Question

How to solve this?
$\displaystyle \lim_{h \to 0}\left(0-h\right)^2sin\dfrac{1}{h}$

Answer 1

Hint: We are given to solve a limit. For this we should be aware about several formulae related to the limit of sine functions. We will first solve the bracket involving the variable $h$. Then we will convert this into a standard limit of some form and after that we will put the value of $h$ as equal to 0 after we are able to remove it from the denominator.

Complete step-by-step solution:
We have $\displaystyle \lim_{h \to 0}\left(0-h\right)^2sin\dfrac{1}{h}$
We will first solve $\left(0-h\right)^2=h^2$
Now, we know the fact that:
$\displaystyle \lim_{h \to 0}h\times sin\dfrac{1}{h}=0$
We will use this fact here and calculate the result accordingly.
We write $\displaystyle \lim_{h \to 0}h^2sin\dfrac{1}{h}$ as $\displaystyle \lim_{h \to 0}h\times h\times sin\dfrac{1}{h}$
Now, we separate the limit on the product using the following fact:
If $f$ and $g$ are two continuous functions of $x$ then the following holds true for all $x$:
$\displaystyle \lim_{h \to a}f\left(x\right)\times g\left(x\right)=\displaystyle \lim_{h \to a}f\left(x\right)\times \displaystyle \lim_{h \to a}g\left(x\right)$
So, we have:
$\displaystyle \lim_{h \to 0}h^2sin\dfrac{1}{h}=\displaystyle \lim_{h \to 0}h\times \left(\displaystyle \lim_{h \to 0} h\times sin\dfrac{1}{h}\right)$
$=0\times 0=0$
Using the fact that $\displaystyle \lim_{h \to 0}h=0$
$\displaystyle \lim_{h \to 0}\left(0-h\right)^2sin\dfrac{1}{h}=0$
Hence, the answer has been found out to be 0.

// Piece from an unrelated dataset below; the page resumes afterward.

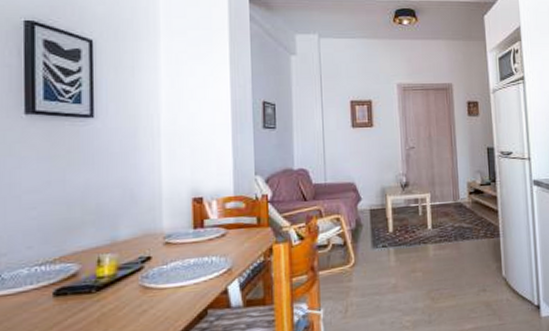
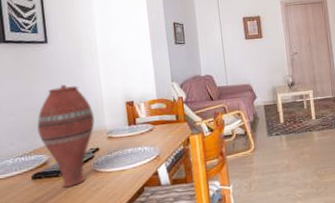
vase: none [68,172,148,308] -> present [37,84,95,187]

Note: You can directly use the formula that for any power of $n$ higher than 1 the result of $x^n sin\dfrac{1}{x}$ when $x\to 0$ is 0. Here n=2 which is greater than 1 hence we can directly write that the limit is 0. You should take care that if the limit is tending to 0 then the limit variable should not be present in the denominator. Always try to remove the variable in the denominator using formulae like used here and then put the limit.